• Текст: Елена Боброва
  • N 60/74

Светлана Кармалита

Светлана Кармалита — киносценарист, соавтор и спутница жизни знаменитого режиссёра Алексея Германа. Познакомились Светлана Игоревна и Алексей Юрьевич в августе 1968-го, когда был закончен первый вариант сценария по тогда ещё новой повести «Трудно быть богом», а в Чехословакию были введены советские войска для подавления Пражской весны. Тогда на Ленфильме режиссёра настоятельно попросили оставить идею ленты. После этого Алексей Герман и Светлана Кармалита создадут много десятков картин. «Трудно быть богом» (который снимался именно в Чехии) будет практически закончен режиссёром только в 2013 году. А на последнем этапе перезаписи в работу включился сын – Алексей Герман-младший.

Светлана Кармалита

Не удивительно ни то, что картина получилась «эпохальной», какой её ожидал увидеть сам Борис Стругацкий, ни то, что это кино обладает особой «музыкальностью». Когда трудно удивить зрителя закадровой музыкой, оказывается, можно обострить все его чувства до предела отсутствием этого привычного сопровождения…

— Идея оставить в фильме «Трудно быть богом» только ту музыку, которую играет главный герой, появилась наравне со сценарием?

++++++

Извлеките приведённый выше текст о Светлане Кармалите целиком и дословно. Строки, приведённые далее, для работы не понадобятся.

++++++

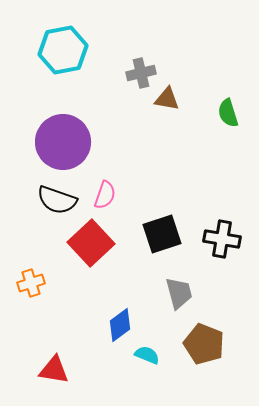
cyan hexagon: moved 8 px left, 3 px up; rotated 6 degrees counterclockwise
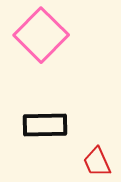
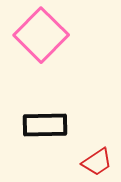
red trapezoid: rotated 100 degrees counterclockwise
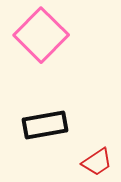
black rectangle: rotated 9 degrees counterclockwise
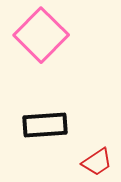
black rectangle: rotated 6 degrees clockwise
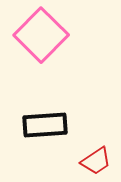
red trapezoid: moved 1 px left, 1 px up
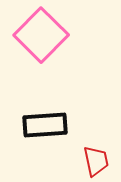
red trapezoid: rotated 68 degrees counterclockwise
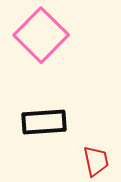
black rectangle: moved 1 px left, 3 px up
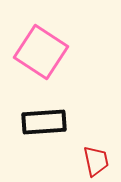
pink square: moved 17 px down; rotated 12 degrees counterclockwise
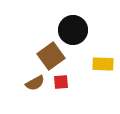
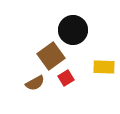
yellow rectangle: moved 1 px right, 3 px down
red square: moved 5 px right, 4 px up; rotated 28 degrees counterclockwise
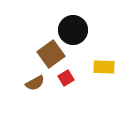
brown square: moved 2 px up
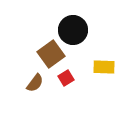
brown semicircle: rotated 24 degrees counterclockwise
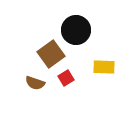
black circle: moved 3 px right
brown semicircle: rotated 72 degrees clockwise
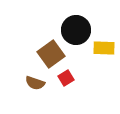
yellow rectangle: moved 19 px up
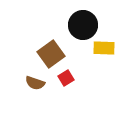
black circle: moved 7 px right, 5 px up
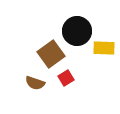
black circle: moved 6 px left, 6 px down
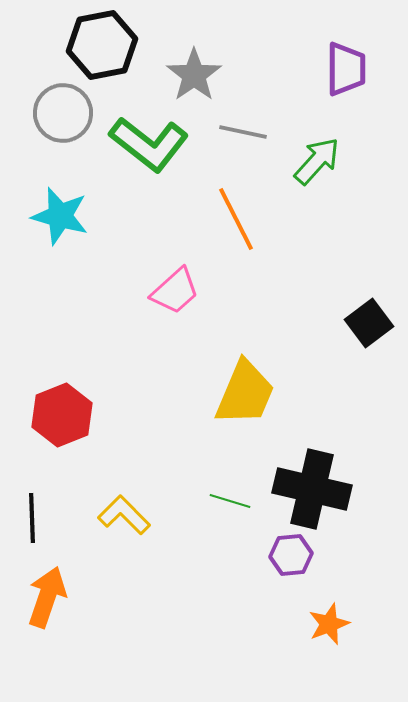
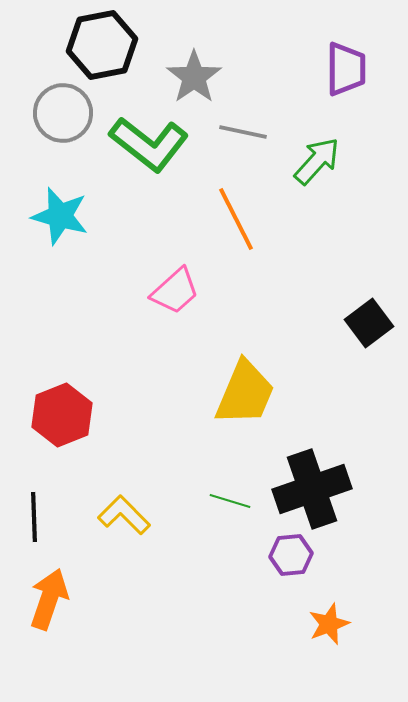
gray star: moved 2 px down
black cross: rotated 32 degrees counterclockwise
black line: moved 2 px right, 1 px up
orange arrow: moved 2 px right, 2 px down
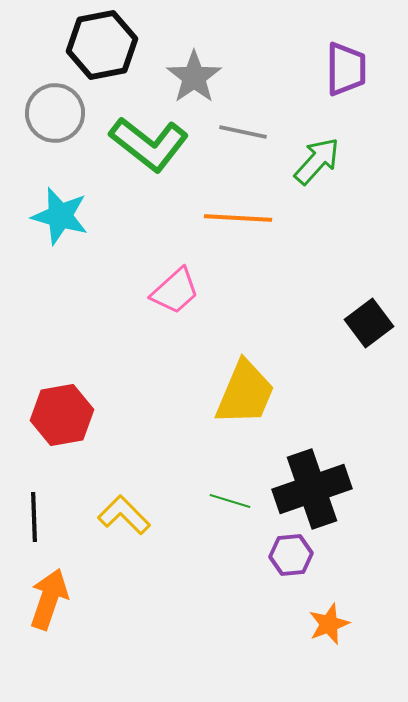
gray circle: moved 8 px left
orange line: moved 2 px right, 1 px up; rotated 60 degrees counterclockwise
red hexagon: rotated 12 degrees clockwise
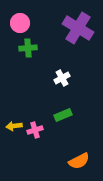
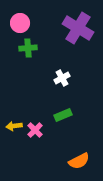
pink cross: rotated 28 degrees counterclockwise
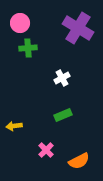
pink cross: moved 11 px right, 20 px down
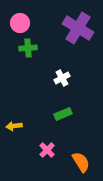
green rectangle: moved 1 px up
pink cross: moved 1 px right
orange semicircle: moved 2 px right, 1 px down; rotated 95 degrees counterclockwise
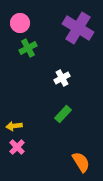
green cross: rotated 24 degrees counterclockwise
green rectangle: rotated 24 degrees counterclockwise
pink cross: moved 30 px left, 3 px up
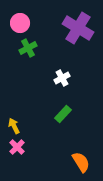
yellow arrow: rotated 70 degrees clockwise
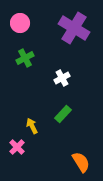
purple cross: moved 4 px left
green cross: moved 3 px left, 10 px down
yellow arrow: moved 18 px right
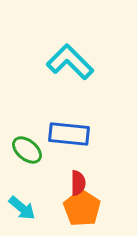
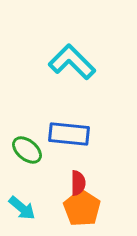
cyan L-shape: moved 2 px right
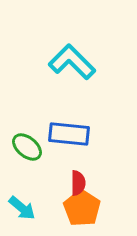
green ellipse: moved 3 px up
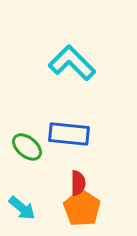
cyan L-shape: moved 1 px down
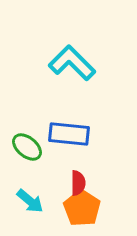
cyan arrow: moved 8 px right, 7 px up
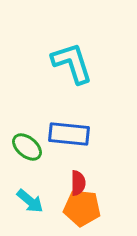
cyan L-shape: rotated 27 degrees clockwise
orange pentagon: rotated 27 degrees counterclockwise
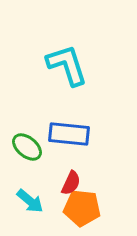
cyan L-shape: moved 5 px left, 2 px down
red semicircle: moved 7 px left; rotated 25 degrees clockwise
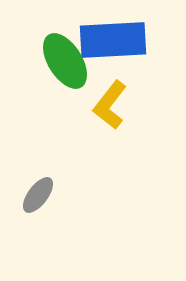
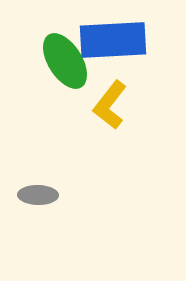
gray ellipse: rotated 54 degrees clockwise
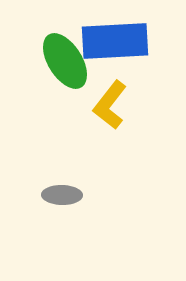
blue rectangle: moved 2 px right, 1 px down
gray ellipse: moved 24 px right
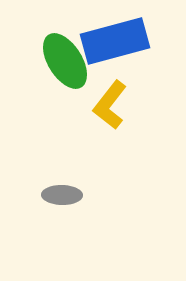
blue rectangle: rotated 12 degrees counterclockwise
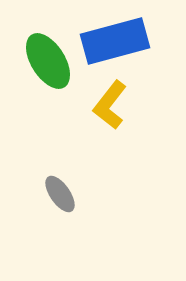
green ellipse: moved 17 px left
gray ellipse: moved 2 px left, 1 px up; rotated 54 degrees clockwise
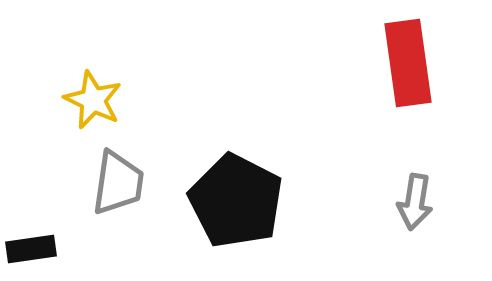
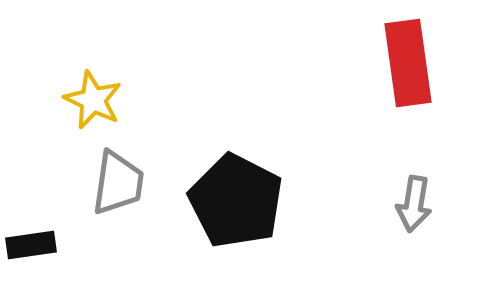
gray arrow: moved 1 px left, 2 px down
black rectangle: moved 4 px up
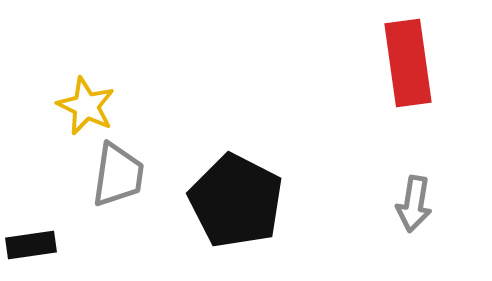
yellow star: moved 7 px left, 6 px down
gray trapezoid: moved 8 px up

++++++

> Итог задания
• Текст: Елена Боброва
  • N 60/74

Светлана Кармалита

Светлана Кармалита — киносценарист, соавтор и спутница жизни знаменитого режиссёра Алексея Германа. Познакомились Светлана Игоревна и Алексей Юрьевич в августе 1968-го, когда был закончен первый вариант сценария по тогда ещё новой повести «Трудно быть богом», а в Чехословакию были введены советские войска для подавления Пражской весны. Тогда на Ленфильме режиссёра настоятельно попросили оставить идею ленты. После этого Алексей Герман и Светлана Кармалита создадут много десятков картин. «Трудно быть богом» (который снимался именно в Чехии) будет практически закончен режиссёром только в 2013 году. А на последнем этапе перезаписи в работу включился сын – Алексей Герман-младший.

Светлана Кармалита

Не удивительно ни то, что картина получилась «эпохальной», какой её ожидал увидеть сам Борис Стругацкий, ни то, что это кино обладает особой «музыкальностью». Когда трудно удивить зрителя закадровой музыкой, оказывается, можно обострить все его чувства до предела отсутствием этого привычного сопровождения…

— Идея оставить в фильме «Трудно быть богом» только ту музыку, которую играет главный герой, появилась наравне со сценарием?